Challenge A: Update the dataset rows by changing every "family" to "Family" and keeping all else the same. Leave the pictures out of your answer.

# Continuity of $\frac{xy}{(x^2+y^2)^\alpha}$

I am asked to study the continuity of the function $$f_\alpha(x,y)=\begin{cases}\frac{xy}{(x^2+y^2)^\alpha} \text{ if } (x,y)\neq(0,0)\\0 \text{ if }(x,y)=(0,0)\end{cases}$$ depending on the value of $$\alpha$$. I have seen that for $$\alpha\leq 0$$ the function is continuous and for $$\alpha= 1$$ it is not continous (taking the limit at $$x=y$$). What do I do to determine the continuity of the function for other values of $$\alpha$$?

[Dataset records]
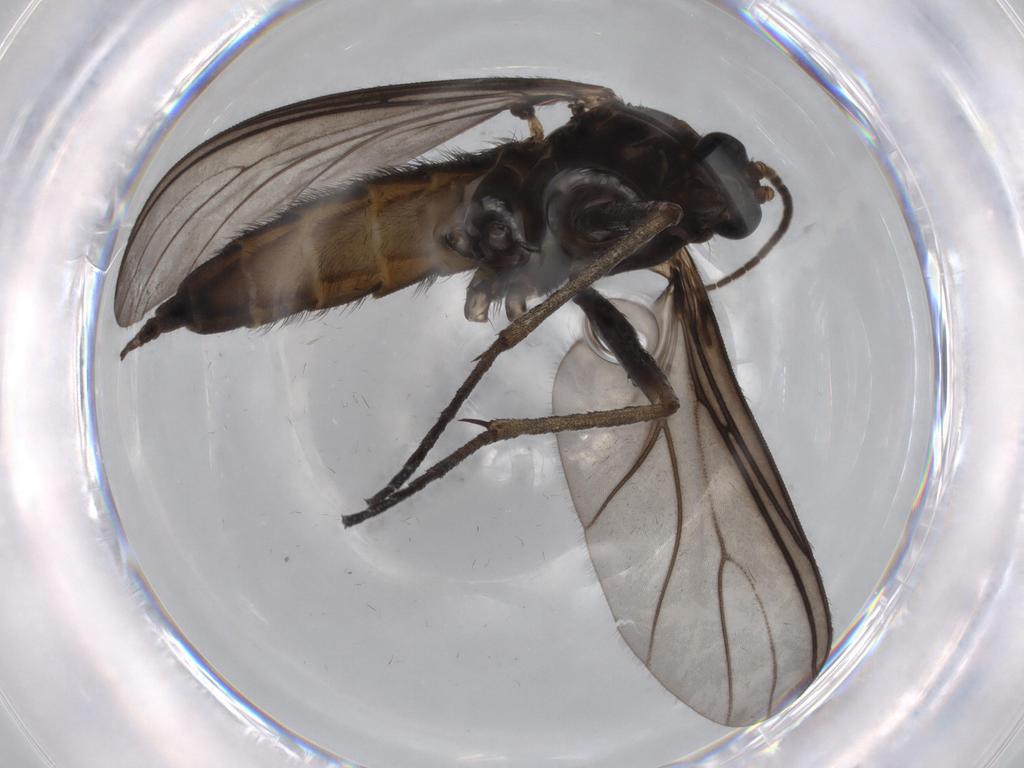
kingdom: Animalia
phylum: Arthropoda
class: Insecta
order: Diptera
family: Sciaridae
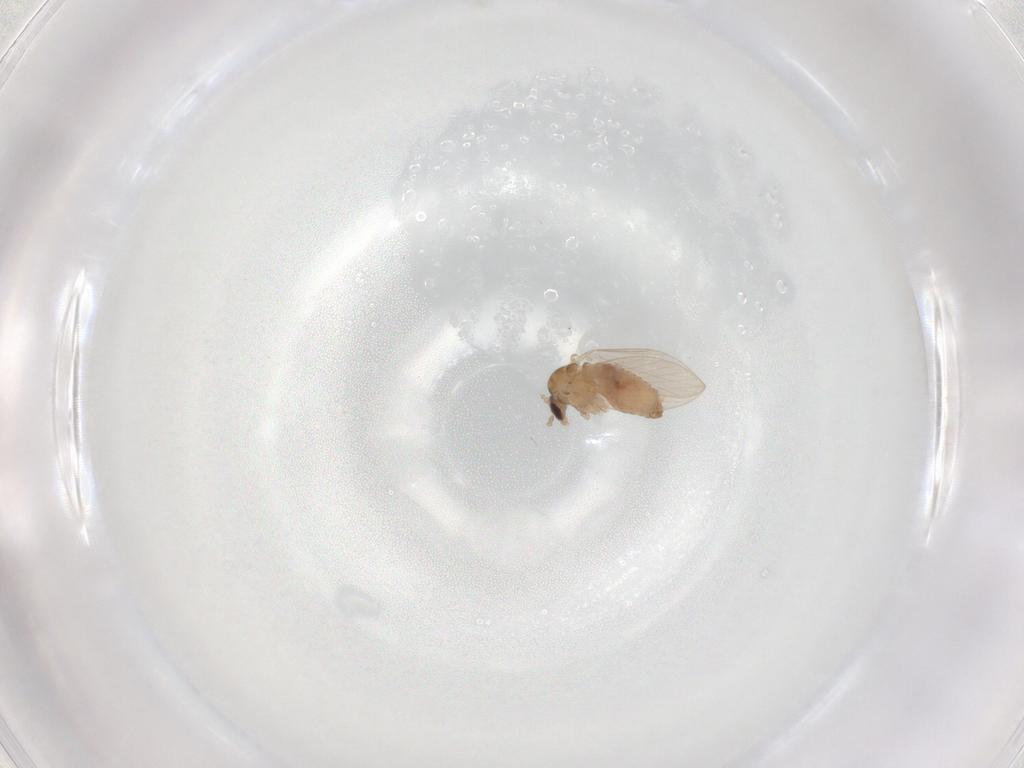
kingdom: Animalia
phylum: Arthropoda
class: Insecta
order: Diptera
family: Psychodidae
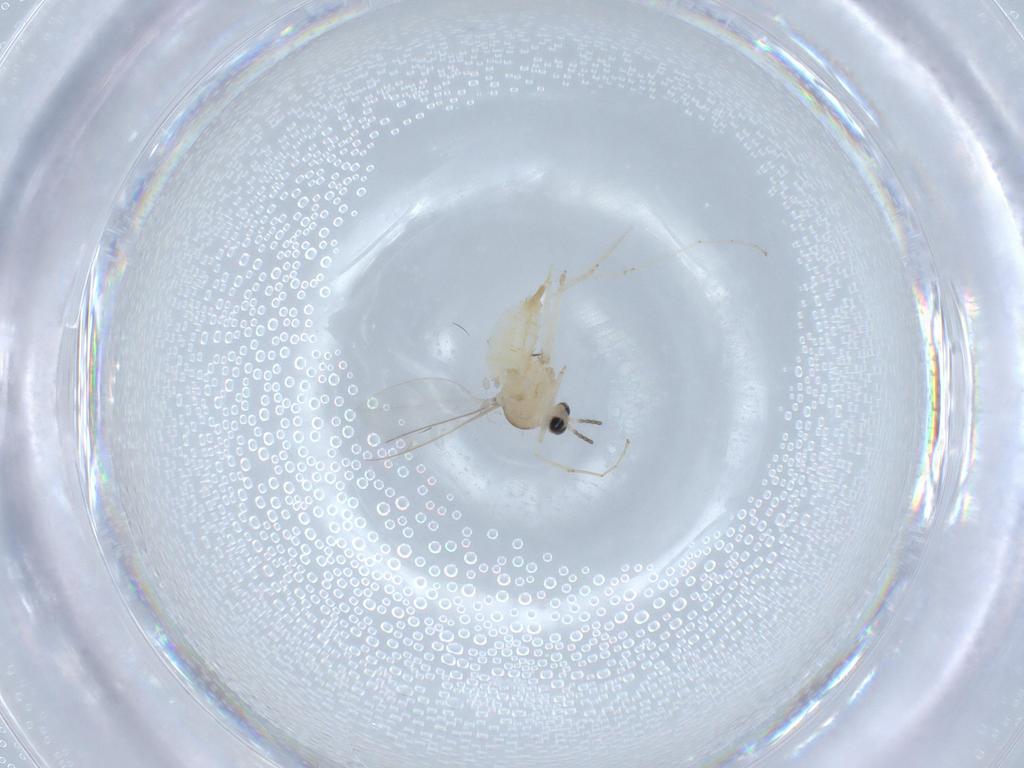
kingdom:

Challenge B: In the continuity question, for which values of α has the poster already seen that the function is continuous?

Task solution A:
kingdom: Animalia
phylum: Arthropoda
class: Insecta
order: Diptera
Family: Sciaridae
kingdom: Animalia
phylum: Arthropoda
class: Insecta
order: Diptera
Family: Psychodidae
kingdom:

Task solution B: For α ≤ 0.